LIDAR AND PHOTOGRAMMETRIC DATASETS INTEGRATION USING SUB-BLOCK OF IMAGES

E. Mitishita, F. Costa, and J. Centeno E. Mitishita et al.
  • Geodetic Sciences Graduate Program, Department of Geomatics, Federal University of Parana, UFPR – Centro Politécnico, Setor de Ciências da Terra, CEP 81.531-990, Curitiba, Paraná, Brazil

Keywords: Integrated Sensor Orientation, Direct Sensor Orientation, Bundle Adjustment, Photogrammetry, Lidar

Abstract. Imagery and Lidar datasets have been used frequently to extract geoinformation. Datasets in the same mapping or geodetic frame is a fundamental condition for this application. Nowadays, Direct Sensor Orientation (DSO) can be considered as a mandatory technology to be used in the aerial photogrammetric survey. Although the DSO provides a high degree of automation process due to the GNSS/INS technologies, the accuracies of the obtained results from the imagery and Lidar surveys are dependent on the quality of a group of parameters that models accurately the user conditions of the system at the moment the job is performed.

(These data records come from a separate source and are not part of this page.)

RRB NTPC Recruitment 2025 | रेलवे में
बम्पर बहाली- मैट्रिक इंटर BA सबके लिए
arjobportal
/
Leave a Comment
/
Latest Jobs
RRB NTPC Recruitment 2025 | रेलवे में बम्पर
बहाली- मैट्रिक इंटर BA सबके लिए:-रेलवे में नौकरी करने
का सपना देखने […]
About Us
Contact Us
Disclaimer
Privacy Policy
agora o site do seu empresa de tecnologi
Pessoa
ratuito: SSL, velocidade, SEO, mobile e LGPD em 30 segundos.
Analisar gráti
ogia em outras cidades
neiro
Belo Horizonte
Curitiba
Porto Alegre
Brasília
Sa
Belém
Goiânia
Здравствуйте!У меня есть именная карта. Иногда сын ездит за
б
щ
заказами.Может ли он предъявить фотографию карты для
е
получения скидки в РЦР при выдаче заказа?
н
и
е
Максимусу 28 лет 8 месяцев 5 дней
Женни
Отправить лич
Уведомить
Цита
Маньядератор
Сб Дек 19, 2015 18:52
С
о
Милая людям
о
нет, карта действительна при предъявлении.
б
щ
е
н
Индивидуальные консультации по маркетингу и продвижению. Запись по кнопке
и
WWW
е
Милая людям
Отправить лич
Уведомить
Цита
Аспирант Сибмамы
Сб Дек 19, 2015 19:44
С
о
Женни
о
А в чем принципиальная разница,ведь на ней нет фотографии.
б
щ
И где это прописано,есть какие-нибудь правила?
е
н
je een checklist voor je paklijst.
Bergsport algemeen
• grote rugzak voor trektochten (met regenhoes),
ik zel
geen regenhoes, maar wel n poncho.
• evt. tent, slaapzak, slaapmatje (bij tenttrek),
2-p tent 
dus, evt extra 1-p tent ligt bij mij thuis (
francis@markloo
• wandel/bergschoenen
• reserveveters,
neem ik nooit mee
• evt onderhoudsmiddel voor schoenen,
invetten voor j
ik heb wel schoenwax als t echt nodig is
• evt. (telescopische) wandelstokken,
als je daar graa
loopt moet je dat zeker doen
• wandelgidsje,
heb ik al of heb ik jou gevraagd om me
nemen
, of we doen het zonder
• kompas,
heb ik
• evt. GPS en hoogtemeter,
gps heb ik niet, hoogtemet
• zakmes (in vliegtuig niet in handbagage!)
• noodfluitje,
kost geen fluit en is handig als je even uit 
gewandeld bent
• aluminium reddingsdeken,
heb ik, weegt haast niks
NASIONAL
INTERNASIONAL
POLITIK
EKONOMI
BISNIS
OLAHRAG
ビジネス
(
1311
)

This paper shows the study that was performed to improve the tridimensional accuracies of the aerial imagery and Lidar datasets integration using the 3D photogrammetric intersection of single models (pairs of images) with Exterior Orientation Parameters (EOP) estimated from DSO. A Bundle Adjustment with additional parameters (BBA) of a small sub-block of images is used to refine the Interior Orientation Parameters (IOP) and EOP in the job condition. In the 3D photogrammetric intersection experiments using the proposed approach, the horizontal and vertical accuracies, estimated by the Root Mean Square Error (RMSE) of the 3D discrepancies from the Lidar checkpoints, increased around of 25% and 75% respectively.